Vincent Warmerdam koaning.io
2021-06-11

A while ago one of my managers shared a paper on slack. It’s a paper on a 10 year old software bug in gensim. There are many ways to train word-embeddings but some common advise may be based on a software bug. To quote the abstract:

It is a common belief in the NLP community that continuous bag-of-words (CBOW) word embeddings tend to underperform skip-gram (SG) embeddings. We find that this belief is founded less on theoretical differences in their training objectives but more on faulty CBOW implementations in standard software libraries such as the official implementation word2vec.c and Gensim. We show that our correct implementation of CBOW yields word embeddings that are fully competitive with SG on various intrinsic and extrinsic tasks while being more than three times as fast to train.

That’d be a big “Ouch”. The described bug is also a pretty big one.

Specifically, we find that in these implementations, the gradient for source embeddings is incorrectly multiplied by the context window size, resulting in incorrect weight updates and inferior performance.

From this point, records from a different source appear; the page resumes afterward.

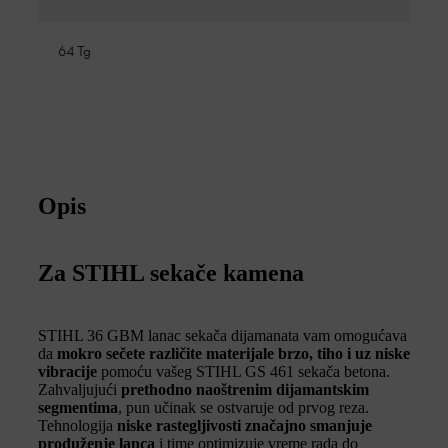
64 Tg
Opis
Za STIHL sekače kamena
STIHL 36 GBM lanac sekača dijamanata vam omogućava
da
mokro sečete različite materijale brzo, tiho i uz niske
vibracije
pomoću vašeg STIHL GS 461 sekača betona.
Zahvaljujući
prethodno naoštrenim dijamantskim
segmentima
, pun učinak se ostvaruje od prvog reza.
Tehnologija
niske rastegljivosti značajno smanjuje
produženje lanca
i time optimizuje vreme rada do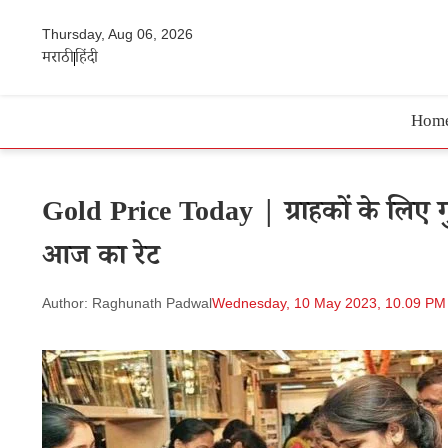
Thursday, Aug 06, 2026
मराठी
हिंदी
Hom
Gold Price Today | ग्राहकों के लिए गुड 
आज का रेट
Author: Raghunath Padwal
Wednesday, 10 May 2023, 10.09 PM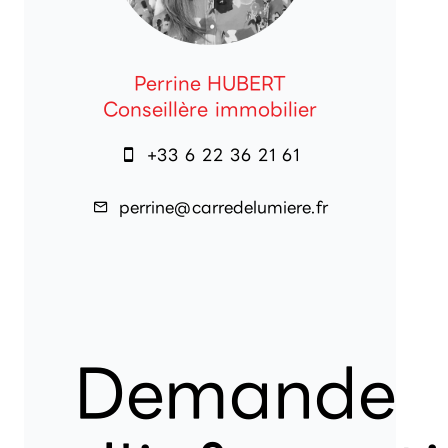
Perrine HUBERT
Conseillère immobilier
+33 6 22 36 21 61
perrine@carredelumiere.fr
Demande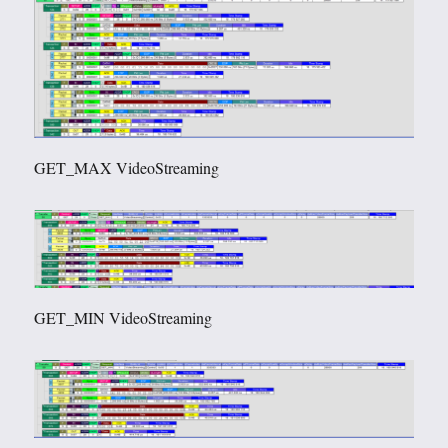
GET_MAX VideoStreaming
GET_MIN VideoStreaming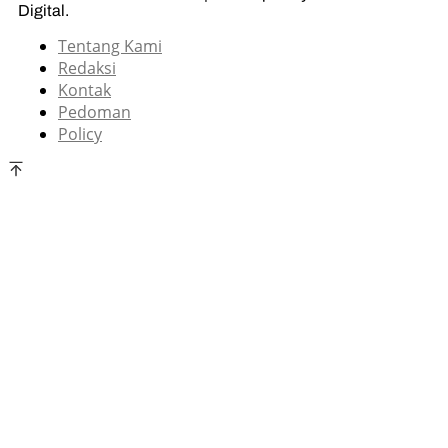
Digital.
Tentang Kami
Redaksi
Kontak
Pedoman
Policy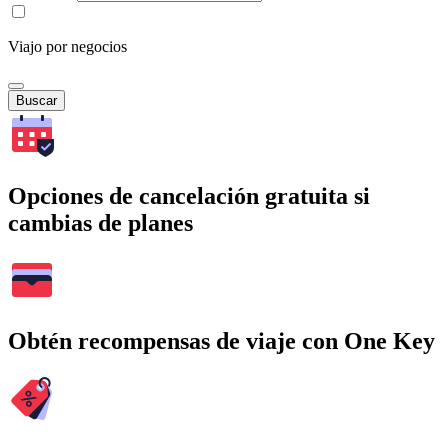
Viajo por negocios
Buscar
Opciones de cancelación gratuita si
cambias de planes
Obtén recompensas de viaje con One Key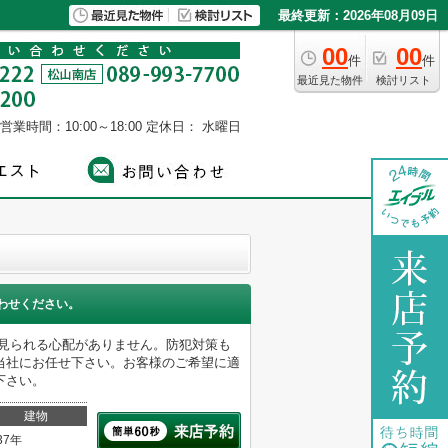
最終更新：2026年08月09日
00
00
件
件
最近見た物件
検討リスト
営業時間：10:00～18:00
定休日： 水曜日
わせください。
外から見られる心配がありません。防犯対策も
当社にお任せ下さい。お客様のご希望に適
下さい。
建物
37年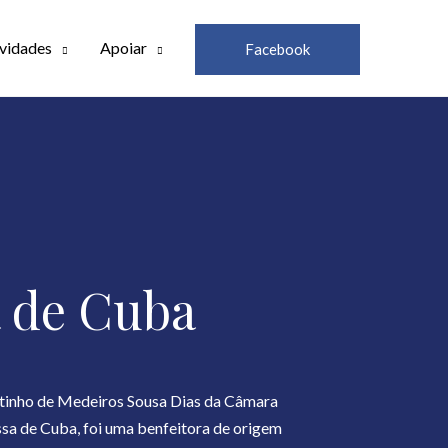
vidades
Apoiar
Facebook
 de Cuba
tinho de Medeiros Sousa Dias da Câmara
sa de Cuba, foi uma benfeitora de origem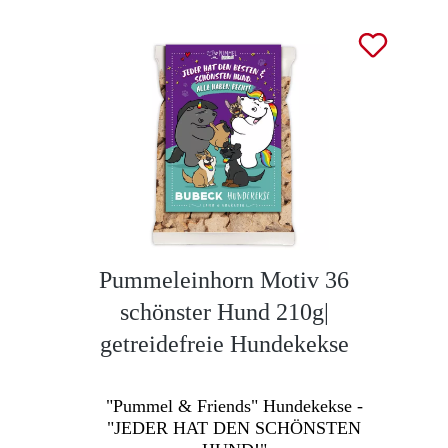
Pummeleinhorn Motiv 36
schönster Hund 210g|
getreidefreie Hundekekse
"Pummel & Friends" Hundekekse -
"JEDER HAT DEN SCHÖNSTEN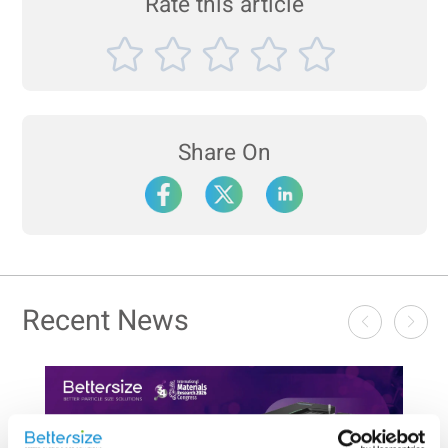
Rate this article
Share On
Recent News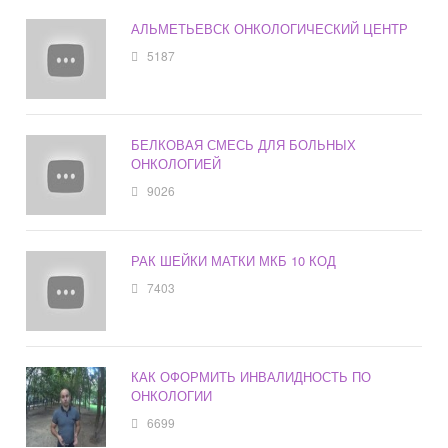
АЛЬМЕТЬЕВСК ОНКОЛОГИЧЕСКИЙ ЦЕНТР
5187
БЕЛКОВАЯ СМЕСЬ ДЛЯ БОЛЬНЫХ
ОНКОЛОГИЕЙ
9026
РАК ШЕЙКИ МАТКИ МКБ 10 КОД
7403
КАК ОФОРМИТЬ ИНВАЛИДНОСТЬ ПО
ОНКОЛОГИИ
6699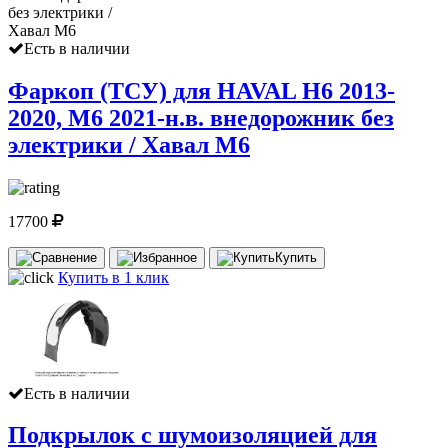
Есть в наличии
Фаркоп (ТСУ) для HAVAL H6 2013-
2020, M6 2021-н.в. внедорожник без
электрики / Хавал М6
17700
Купить
Купить в 1 клик
Есть в наличии
Подкрылок с шумоизоляцией для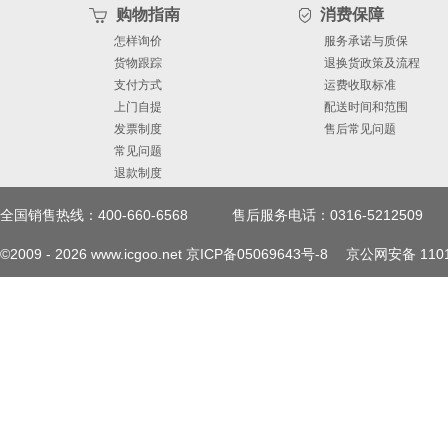
购物指南
消费保障
怎样询价
服务承诺与质保
货物跟踪
退换货政策及流程
支付方式
运费收取标准
上门自提
配送时间和范围
发票制度
售后常见问题
常见问题
退款制度
全国销售热线：400-660-6568
售后服务电话：0316-5212509
©2009 -
2026
www.icgoo.net
京ICP备05069643号-8
京公网安备 1101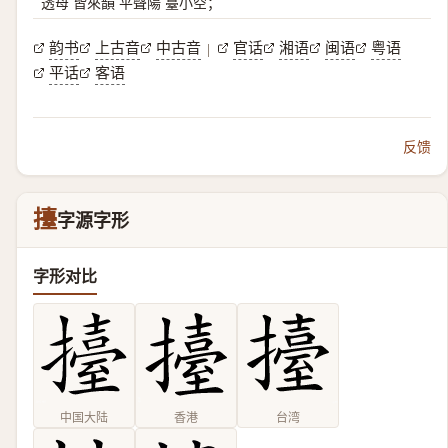
透母 皆來韻 平聲陽 臺小空；
韵书
上古音
中古音
官话
湘语
闽语
粤语
|
平话
客语
反馈
擡
字源字形
字形对比
中国大陆
香港
台湾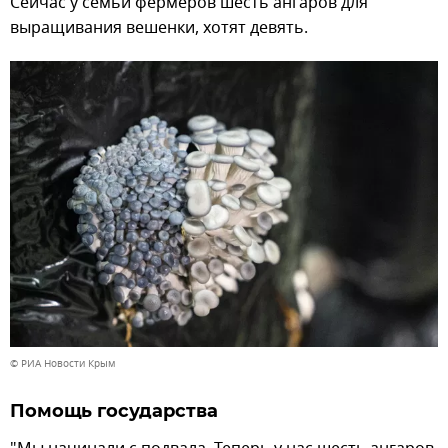
Сейчас у семьи фермеров шесть ангаров для
выращивания вешенки, хотят девять.
© РИА Новости Крым
Помощь государства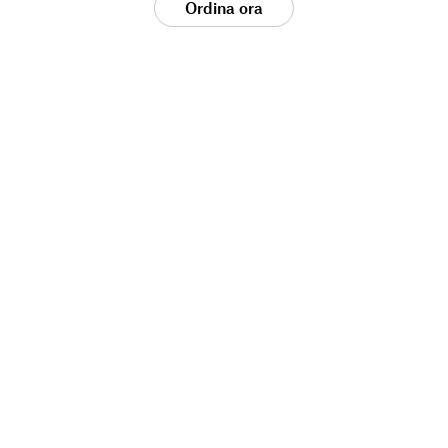
Ordina ora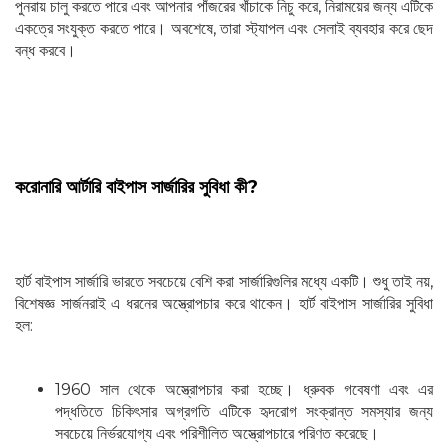
পুনরায় চালু করতে পারে এবং আপনার পাঁজরের খাঁচাকে নিচু করে, নিরাময়ের জন্য এটিকে
একত্রে সংযুক্ত করতে পারে। অবশেষে, তারা স্ট্যাপল এবং সেলাই ব্যবহার করে ছেদ
বন্ধ করবে।
করোনারি আর্টারি বাইপাস সার্জারির সুবিধা কী?
হার্ট বাইপাস সার্জারি ভারতে সবচেয়ে বেশি করা সার্জারিগুলির মধ্যে একটি। শুধু তাই নয়,
বিশেষজ্ঞ সার্জনরাই এ ধরনের অস্ত্রোপচার করে থাকেন। হার্ট বাইপাস সার্জারির সুবিধা
হল:
1960 সাল থেকে অস্ত্রোপচার করা হচ্ছে। ধ্রুবক গবেষণা এবং এর
পদ্ধতিতে চিকিৎসার অগ্রগতি এটিকে হৃদরোগ সংক্রান্ত সমস্যার জন্য
সবচেয়ে নির্ভরযোগ্য এবং পরিশীলিত অস্ত্রোপচারে পরিণত করেছে।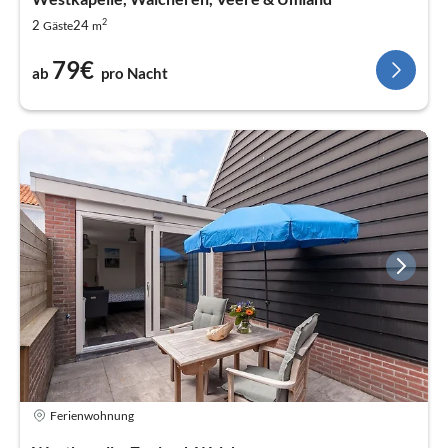
2
2
24
Gäste
m
79€
ab
pro Nacht
Ferienwohnung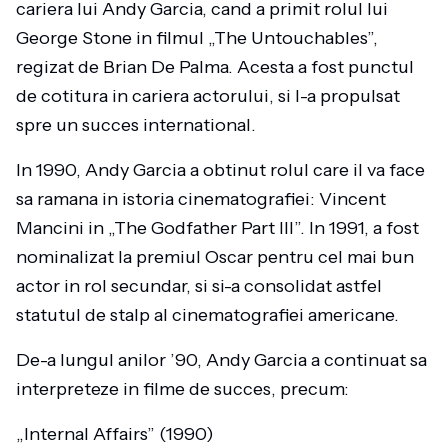
cariera lui Andy Garcia, cand a primit rolul lui
George Stone in filmul „The Untouchables”,
regizat de Brian De Palma. Acesta a fost punctul
de cotitura in cariera actorului, si l-a propulsat
spre un succes international.
In 1990, Andy Garcia a obtinut rolul care il va face
sa ramana in istoria cinematografiei: Vincent
Mancini in „The Godfather Part III”. In 1991, a fost
nominalizat la premiul Oscar pentru cel mai bun
actor in rol secundar, si si-a consolidat astfel
statutul de stalp al cinematografiei americane.
De-a lungul anilor ’90, Andy Garcia a continuat sa
interpreteze in filme de succes, precum:
„Internal Affairs” (1990)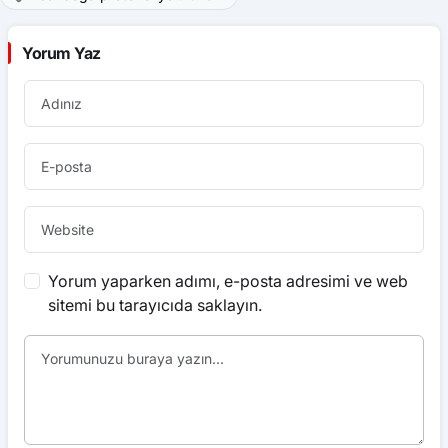
Yorum Yaz
Yorum yaparken adımı, e-posta adresimi ve web
sitemi bu tarayıcıda saklayın.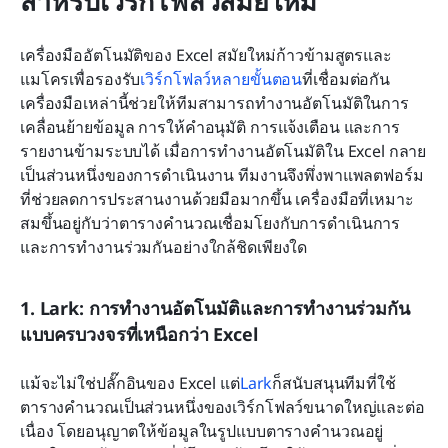
สำหรับเวิร์กโฟลว์สมัยใหม่
เครื่องมืออัตโนมัติของ Excel สมัยใหม่ก้าวข้ามสูตรและ
แมโครเพื่อรองรับ
เวิร์กโฟลว์หลายขั้นตอน
ที่เชื่อมต่อกัน 
เครื่องมือเหล่านี้ช่วยให้ทีมสามารถทำงานอัตโนมัติในการ
เคลื่อนย้ายข้อมูล การให้คำอนุมัติ การแจ้งเตือน และการ
รายงานข้ามระบบได้ เมื่อการทำงานอัตโนมัติใน Excel กลาย
เป็นส่วนหนึ่งของการดำเนินงาน ทีมงานจึงพึ่งพาแพลตฟอร์ม
ที่ช่วยลดการประสานงานด้วยมือมากขึ้น เครื่องมือที่เหมาะ
สมขึ้นอยู่กับว่าตารางคำนวณเชื่อมโยงกับการดำเนินการ
และการทำงานร่วมกันอย่างใกล้ชิดเพียงใด
1. Lark: การทำงานอัตโนมัติและการทำงานร่วมกัน
แบบครบวงจรที่เหนือกว่า Excel
แม้จะไม่ใช่ปลั๊กอินของ Excel แต่
Lark
ก็สนับสนุนทีมที่ใช้
ตารางคำนวณเป็นส่วนหนึ่งของเวิร์กโฟลว์ขนาดใหญ่และต่อ
เนื่อง โดยอนุญาตให้ข้อมูลในรูปแบบตารางคำนวณอยู่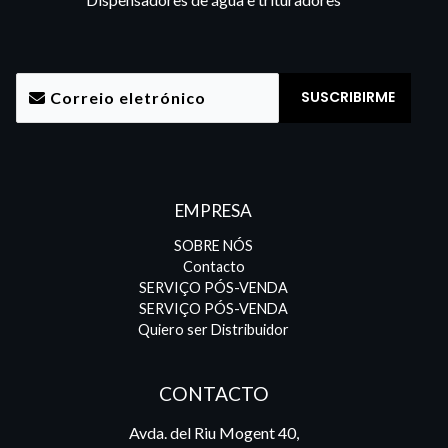
EMPRESA
SOBRE NÓS
Contacto
SERVIÇO PÓS-VENDA
SERVIÇO PÓS-VENDA
Quiero ser Distribuidor
CONTACTO
Avda. del Riu Mogent 40,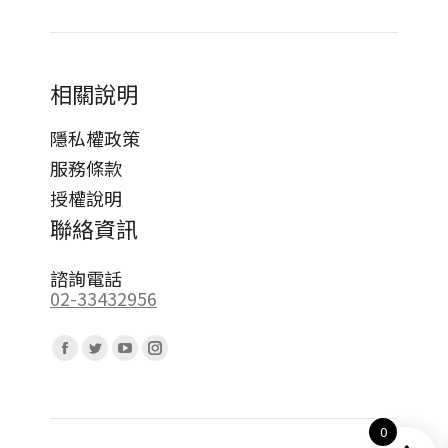
相關說明
隱私權政策
服務條款
授權說明
聯絡資訊
諮詢電話
02-33432956
Find us on:
Facebook
Twitter
YouTube
Instagram
page
page
page
page
opens
opens
opens
opens
0
in
in
in
in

The bug is suggested to also have an effect on the hyperparameters.

We believe that Gensim requires a smaller learning rate for CBOW, because a smaller learning rate is more likely to reduce the stochastic loss, since the incorrect update is still a descent direction, although not following the negative stochastic gradient.

The article then goes on to show that their implementation is faster to train and still maintains predictive properties.

Lessons

There’s a few lessons that you might be able to learn from this. One lesson might be “open source software can still be fragile”. While true, I think there’s a even better lesson. If the code wasn’t open sourced, this error would never have been found.

Then again, another big lesson is that numeric algorithms are very tricky to debug.

Required Nuance

The Gensim twitter account made a comment on this work and pointed me to this GitHub issue. It seems that the initial version of the paper is a pre-print and that the paper has since changed. It even got a new name!

It also seems like there is plenty of nuance that could be applied. This quote, on GitHub, stands out to me in particular:

(as is sadly rampant in papers) it’s not crystal-clear that they’ve given preexisting implementations (in this case Gensim) the same breadth of meta-parameter optimizations as their method.

I’m inclined to agree here. The paper could do a better job of saying “we really only changed this one thing”. Without this explicit mention, one is at risk of reporting on metric-hacking results.

One big lesson still stands. Numeric algorithms are not easy to debug.